Topspin should read this; a good cautionary tale, before it's too late...

" Frenchman Pierre Pumpille recently shunted a stationary car two feet by headbutting it. "Women thought I was a god," he explained from his hospital bed."

I could totally picture that being Top. I don't know about cutting off his own head - but I wouldn't be completely shocked!
 
" Frenchman Pierre Pumpille recently shunted a stationary car two feet by headbutting it. "Women thought I was a god," he explained from his hospital bed."

I could totally picture that being Top. I don't know about cutting off his own head - but I wouldn't be completely shocked!

Sadly, I have seen women flock to this sort of idiot. Not the sort of women I would want to have around for long.
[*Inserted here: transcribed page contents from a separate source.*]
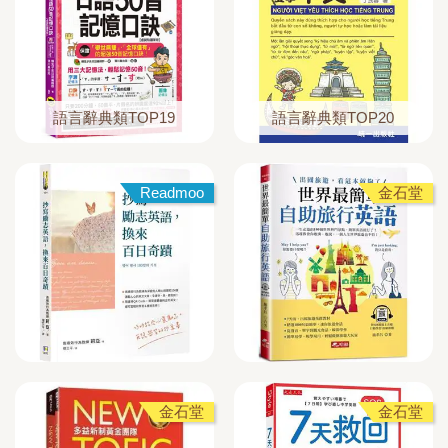
語言辭典類TOP19
語言辭典類TOP20
Readmoo
金石堂
金石堂
金石堂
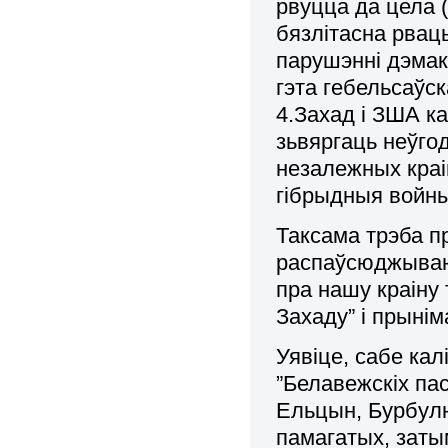
рвуцца да цела 
бязлітасна рваць
парушэнні дэмак
гэта гебельсаўс
4.Захад і ЗША к
зьвяргаць неўгод
незалежных краі
гібрыдныя войны”
Таксама трэба п
распаўсюджываю
пра нашу краіну
Захаду” і прынім
Уявіце, сабе кал
”Белавежскіх пас
Ельцын, Бурбулю
памагатых, затым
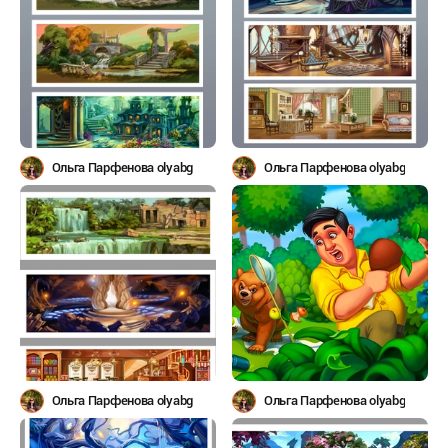
Ольга Парфенова olyabg
Ольга Парфенова olyabg
Ольга Парфенова olyabg
Ольга Парфенова olyabg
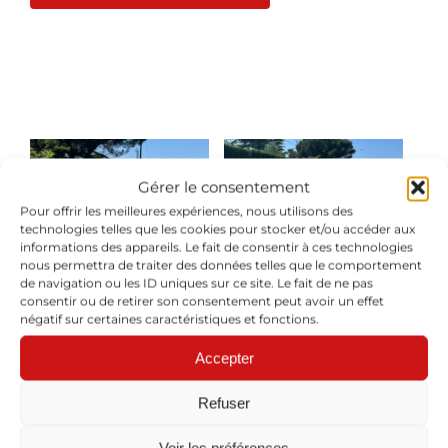
Gérer le consentement
Pour offrir les meilleures expériences, nous utilisons des
technologies telles que les cookies pour stocker et/ou accéder aux
informations des appareils. Le fait de consentir à ces technologies
nous permettra de traiter des données telles que le comportement
de navigation ou les ID uniques sur ce site. Le fait de ne pas
caniveaux et bordures
consentir ou de retirer son consentement peut avoir un effet
coulés en béton
négatif sur certaines caractéristiques et fonctions.
Accepter
Profil caniveau T3CS2 en
Refuser
béton coulé
Voir les préférences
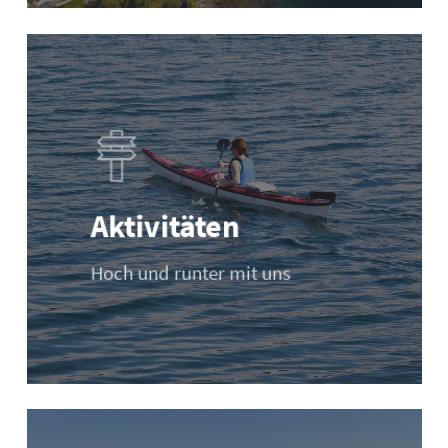
Aktivitäten
Hoch und runter mit uns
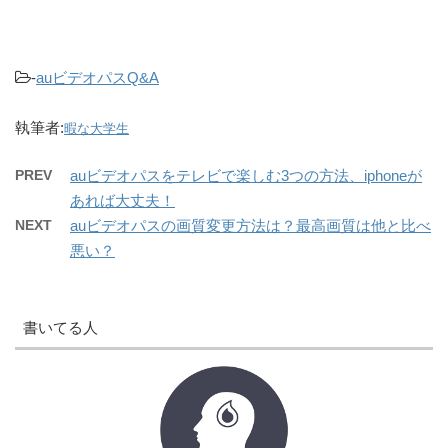
-
auビデオパスQ&A
執筆者:
暇な大学生
PREV
auビデオパスをテレビで楽しむ3つの方法、iphoneが
あれば大丈夫！
NEXT
auビデオパスの画質変更方法は？最高画質は他と比べ
悪い？
書いてる人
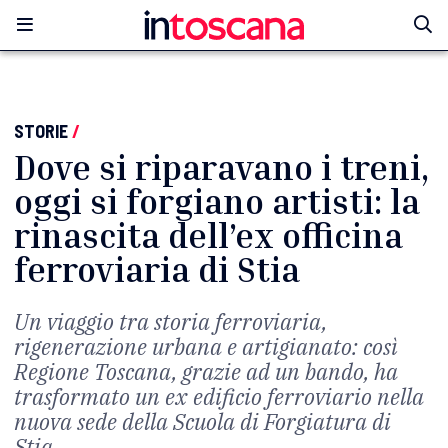
STORIE
/
Dove si riparavano i treni,
oggi si forgiano artisti: la
rinascita dell’ex officina
ferroviaria di Stia
Un viaggio tra storia ferroviaria,
rigenerazione urbana e artigianato: così
Regione Toscana, grazie ad un bando, ha
trasformato un ex edificio ferroviario nella
nuova sede della Scuola di Forgiatura di
Stia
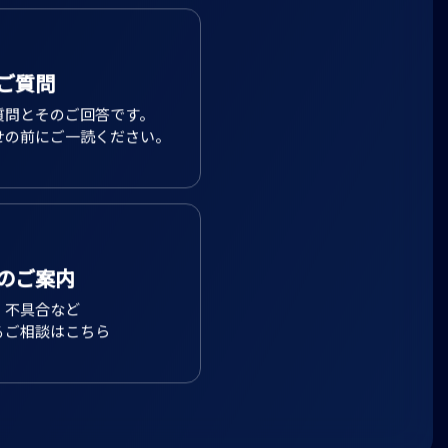
ご質問
質問とそのご回答です。
せの前にご一読ください。
のご案内
、不具合など
るご相談はこちら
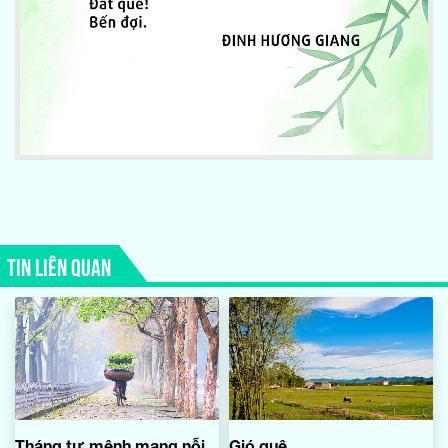
TIN LIÊN QUAN
Tháng tư mênh mang nỗi
Gió quê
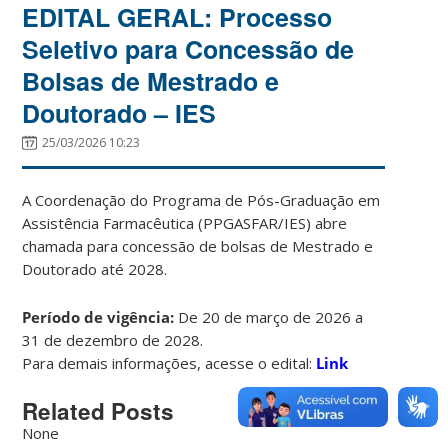
EDITAL GERAL: Processo
Seletivo para Concessão de
Bolsas de Mestrado e
Doutorado – IES
25/03/2026 10:23
A Coordenação do Programa de Pós-Graduação em
Assistência Farmacêutica (PPGASFAR/IES) abre
chamada para concessão de bolsas de Mestrado e
Doutorado até 2028.
Período de vigência:
De 20 de março de 2026 a
31 de dezembro de 2028.
Para demais informações, acesse o edital:
Link
Related Posts
None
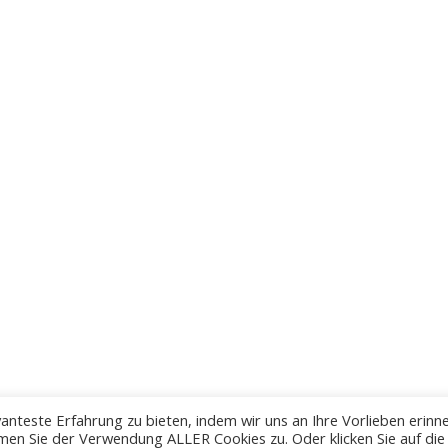
anteste Erfahrung zu bieten, indem wir uns an Ihre Vorlieben erinn
men Sie der Verwendung ALLER Cookies zu. Oder klicken Sie auf die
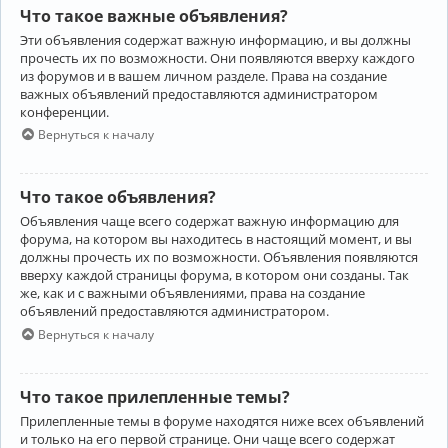
Что такое важные объявления?
Эти объявления содержат важную информацию, и вы должны
прочесть их по возможности. Они появляются вверху каждого
из форумов и в вашем личном разделе. Права на создание
важных объявлений предоставляются администратором
конференции.
Вернуться к началу
Что такое объявления?
Объявления чаще всего содержат важную информацию для
форума, на котором вы находитесь в настоящий момент, и вы
должны прочесть их по возможности. Объявления появляются
вверху каждой страницы форума, в котором они созданы. Так
же, как и с важными объявлениями, права на создание
объявлений предоставляются администратором.
Вернуться к началу
Что такое прилепленные темы?
Прилепленные темы в форуме находятся ниже всех объявлений
и только на его первой странице. Они чаще всего содержат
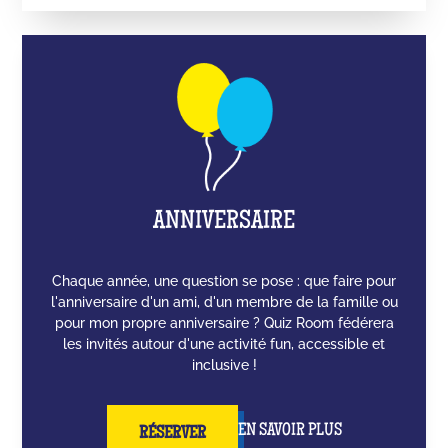
ANNIVERSAIRE
Chaque année, une question se pose : que faire pour
l'anniversaire d'un ami, d'un membre de la famille ou
pour mon propre anniversaire ? Quiz Room fédérera
les invités autour d'une activité fun, accessible et
inclusive !
EN SAVOIR PLUS
RÉSERVER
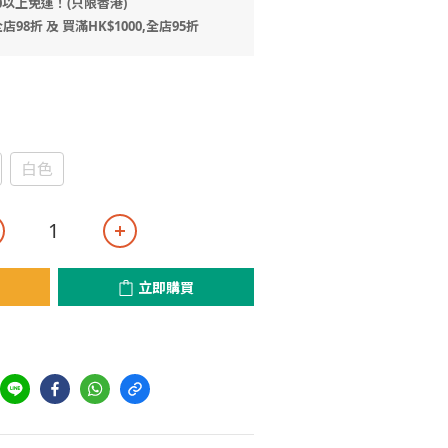
0以上免運！(只限香港)
店98折 及 買滿HK$1000,全店95折
白色
立即購買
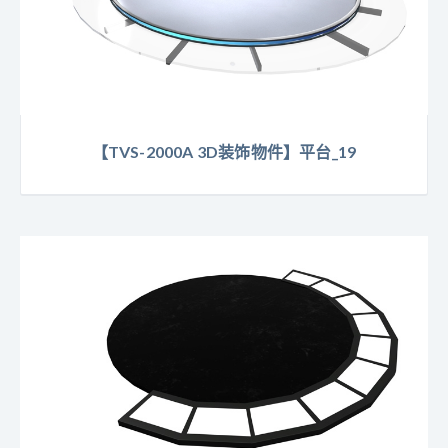
【TVS-2000A 3D装饰物件】平台_19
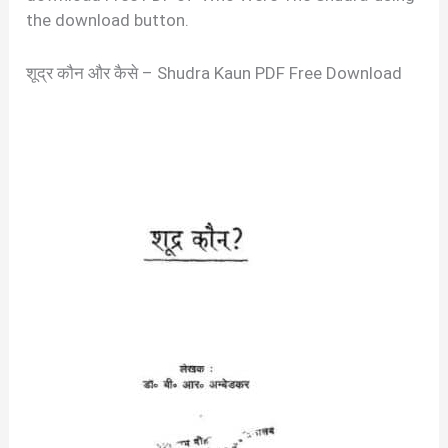
the download button.
शूद्र कौन और कैसे – Shudra Kaun PDF Free Download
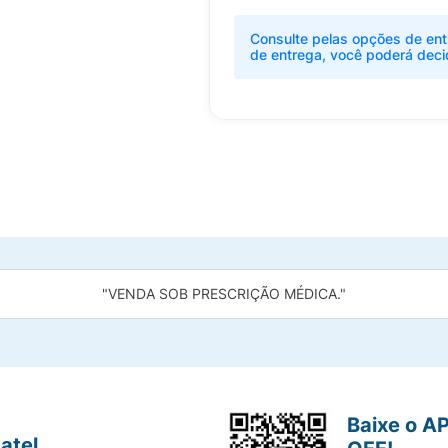
Consulte pelas opções de ent
de entrega, você poderá deci
"VENDA SOB PRESCRIÇÃO MÉDICA."
Baixe o A
atel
But if you don't mind a vacuous bimbo, this sort of stunt will get you laid.


More proof that evolution is not finished.
 
Sadly, I have seen women flock to this sort of idiot. Not the sort of women I would want to have around for long. But if you don't mind a vacuous bimbo, this sort of stunt will get you laid.


More proof that evolution is not finished.

QFT
 
You can attempt to be as macho as you like but if you're called "Pierre" you're still going to be, at the end of the day, as soft as shite.
 
Sadly, I have seen women flock to this sort of idiot. Not the sort of women I would want to have around for long. But if you don't mind a vacuous bimbo, this sort of stunt will get you laid.


More proof that evolution is not finished.

Well, not my type. Of man or woman. I wouldn’t want to be friends with a woman who finds this attractive either. What the hell would we talk about?
 
Azninski, 30, had been drinking with friends when it was suggested they strip naked and play some "men's games".

I had to stop reading at this point, because I had the disturbing impression the article was going into drunk, toe tapping republican male territory.
 
What gets lost in this story, because of the shock of the decapitation thing, is the idea of a group of men shooting for 'manly' by standing around naked & hitting each other with frozen turnips.